La historia de la economía se suele contar como un cúmulo de superaciones que marca una acumulación lineal de éxitos científicos que hacen a la evolución de la ciencia. El joven científico brillante que resuelve aquel problema hasta entonces irresoluble. Hollywood se ha ocupado de este mito en “Una mente Brillante” con la historia del economista John Nash. En la historia de la Ciencia Económica en Argentina, el ejemplo más sintomático –que permite a su vez entender la precariedad del mito del “bocho”– es el caso de José Barral Souto. 

Souto fue ayudante del economista matemático Gondra, brindando al mito un componente esencial: la relación maestro-discípulo, bajo la forma profesor-ayudante, donde el discípulo supera al maestro. Barral Souto descubrió la programación matemática –una de las mayores contribuciones instrumentales de la economía matemática–, en los años treinta del siglo pasado, es decir, antes que Wassily Leontief. Y aquí es donde el mito alcanza su punto máximo (para decirlo en jerga neoclásica): el verdadero descubridor es víctima de una injusticia, no es reconocido por sus pares. Recordemos que el reconocimiento de los pares es fundamental en el campo de la ciencia, es lo que determina las posiciones en el campo. Claro que en este caso los “pares” no acusan reciprocidad.

La historia de Barral Souto es, en realidad, un testimonio de los reducidos márgenes que brindaba la Argentina del “granero del mundo” para el desarrollo de la comunidad económica local. Un sistema productivo primario en que las principales líneas de política económica eran trazadas desde Londres no necesitaba de una comunidad de economistas, siendo de mayor funcionalidad para la gestión de la colonia el grupo de abogados y financistas que alternaba su vida laboral entre la gerencia de los ferrocarriles ingleses y los despachos de la administración nacional. 
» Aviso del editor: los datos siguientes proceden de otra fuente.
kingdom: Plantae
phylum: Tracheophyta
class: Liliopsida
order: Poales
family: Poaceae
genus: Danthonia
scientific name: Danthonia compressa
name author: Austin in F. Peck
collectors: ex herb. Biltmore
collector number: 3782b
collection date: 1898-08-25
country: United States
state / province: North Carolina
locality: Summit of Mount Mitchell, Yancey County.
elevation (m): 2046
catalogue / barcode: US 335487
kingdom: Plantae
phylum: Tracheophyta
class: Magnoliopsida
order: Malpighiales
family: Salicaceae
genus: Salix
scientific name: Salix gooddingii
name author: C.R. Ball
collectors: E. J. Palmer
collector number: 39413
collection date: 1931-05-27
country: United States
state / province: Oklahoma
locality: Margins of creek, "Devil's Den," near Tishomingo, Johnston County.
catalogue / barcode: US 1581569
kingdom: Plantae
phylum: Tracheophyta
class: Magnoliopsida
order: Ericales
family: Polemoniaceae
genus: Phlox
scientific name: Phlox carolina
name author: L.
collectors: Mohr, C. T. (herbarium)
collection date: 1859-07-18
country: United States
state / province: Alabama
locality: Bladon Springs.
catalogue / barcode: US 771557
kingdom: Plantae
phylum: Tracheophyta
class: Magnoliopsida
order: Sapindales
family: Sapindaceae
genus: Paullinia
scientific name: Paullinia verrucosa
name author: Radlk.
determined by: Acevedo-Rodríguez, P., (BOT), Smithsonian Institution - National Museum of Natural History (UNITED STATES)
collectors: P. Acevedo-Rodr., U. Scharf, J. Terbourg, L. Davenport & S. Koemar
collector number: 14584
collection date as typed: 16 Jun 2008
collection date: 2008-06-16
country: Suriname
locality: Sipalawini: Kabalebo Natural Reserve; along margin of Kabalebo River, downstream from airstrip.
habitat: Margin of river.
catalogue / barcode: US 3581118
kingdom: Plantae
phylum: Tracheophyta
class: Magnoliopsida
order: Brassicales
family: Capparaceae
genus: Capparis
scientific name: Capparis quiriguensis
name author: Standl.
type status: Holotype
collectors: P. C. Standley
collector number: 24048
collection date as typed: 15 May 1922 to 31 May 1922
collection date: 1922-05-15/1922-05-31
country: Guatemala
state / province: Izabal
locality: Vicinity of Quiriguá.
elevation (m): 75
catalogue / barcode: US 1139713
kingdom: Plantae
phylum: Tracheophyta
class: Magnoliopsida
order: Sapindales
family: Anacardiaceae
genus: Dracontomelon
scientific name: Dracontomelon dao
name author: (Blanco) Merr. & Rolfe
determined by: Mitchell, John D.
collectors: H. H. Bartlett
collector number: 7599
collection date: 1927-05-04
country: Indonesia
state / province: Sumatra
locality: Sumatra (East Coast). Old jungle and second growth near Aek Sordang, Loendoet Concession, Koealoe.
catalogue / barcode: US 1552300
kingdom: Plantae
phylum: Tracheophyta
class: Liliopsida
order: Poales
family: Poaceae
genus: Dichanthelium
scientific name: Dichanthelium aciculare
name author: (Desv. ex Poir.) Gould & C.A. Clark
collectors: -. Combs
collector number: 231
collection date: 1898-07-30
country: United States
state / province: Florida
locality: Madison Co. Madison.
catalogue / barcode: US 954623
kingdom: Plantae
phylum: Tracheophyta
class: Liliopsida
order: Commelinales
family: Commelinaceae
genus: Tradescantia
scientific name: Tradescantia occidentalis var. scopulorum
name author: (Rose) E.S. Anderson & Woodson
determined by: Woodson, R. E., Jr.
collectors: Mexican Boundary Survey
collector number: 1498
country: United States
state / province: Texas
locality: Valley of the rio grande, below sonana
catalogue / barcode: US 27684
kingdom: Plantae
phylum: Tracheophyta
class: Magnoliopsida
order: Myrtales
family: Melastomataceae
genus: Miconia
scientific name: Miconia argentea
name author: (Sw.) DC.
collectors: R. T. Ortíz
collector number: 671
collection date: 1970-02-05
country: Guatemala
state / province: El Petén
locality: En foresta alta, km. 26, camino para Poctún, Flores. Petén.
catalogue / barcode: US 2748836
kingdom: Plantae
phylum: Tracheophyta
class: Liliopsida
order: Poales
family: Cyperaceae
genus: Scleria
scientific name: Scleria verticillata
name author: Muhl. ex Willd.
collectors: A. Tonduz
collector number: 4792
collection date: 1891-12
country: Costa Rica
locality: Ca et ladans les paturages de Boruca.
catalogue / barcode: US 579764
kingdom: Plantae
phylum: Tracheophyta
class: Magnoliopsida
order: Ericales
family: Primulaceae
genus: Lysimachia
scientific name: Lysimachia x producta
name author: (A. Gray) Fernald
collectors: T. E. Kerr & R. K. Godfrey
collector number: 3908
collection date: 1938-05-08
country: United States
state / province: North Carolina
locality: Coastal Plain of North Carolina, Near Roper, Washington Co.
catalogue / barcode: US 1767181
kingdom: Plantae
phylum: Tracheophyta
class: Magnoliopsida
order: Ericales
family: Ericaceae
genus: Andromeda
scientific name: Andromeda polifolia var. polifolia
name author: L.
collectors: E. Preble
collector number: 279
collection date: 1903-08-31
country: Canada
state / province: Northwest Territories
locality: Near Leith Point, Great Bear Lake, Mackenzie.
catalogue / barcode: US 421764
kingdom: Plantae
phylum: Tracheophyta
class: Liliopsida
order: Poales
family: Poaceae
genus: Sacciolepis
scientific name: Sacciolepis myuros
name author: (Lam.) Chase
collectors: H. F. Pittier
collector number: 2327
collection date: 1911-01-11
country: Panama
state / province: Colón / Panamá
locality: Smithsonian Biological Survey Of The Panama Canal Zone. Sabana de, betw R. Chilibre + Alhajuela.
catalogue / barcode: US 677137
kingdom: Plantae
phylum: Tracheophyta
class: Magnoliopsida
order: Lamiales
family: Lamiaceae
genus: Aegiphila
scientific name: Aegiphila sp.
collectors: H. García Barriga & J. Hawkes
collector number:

En ese marco, los desarrollos académicos eran producto de iniciativas individuales que no hacían escuela más allá del pequeño grupo que rodeaba al “maestro”. Incluso, la mayor parte de esos desarrollos estaban desvinculados de las necesidades nacionales y eran meros intentos de participar en los debates de la comunidad académica internacional buscando llamar la atención de algún teórico del centro, aunque sin constituir ningún vínculo orgánico y no pasar de lo anecdótico. Así, mientras Leontief usó la programación lineal para recomendar el bombardeo aliado de las fábricas de insumos básicos en la Segunda Guerra Mundial, Barral Souto la utilizó para demostrar formalmente la validez de la teoría ricardiana de las ventajas comparativas que nos condenaba a ser la granja de los ingleses en plena década infame, cuando esa división internacional del trabajo se mostraba totalmente agotada. La nula importancia con que recibió la comunidad de economistas del centro los aportes del “gallego” Barral son uno de los numerosos ejemplos de que la universalidad de la ciencia no lo es tanto, y del limitado rol del “bocho” en el desarrollo de la disciplina.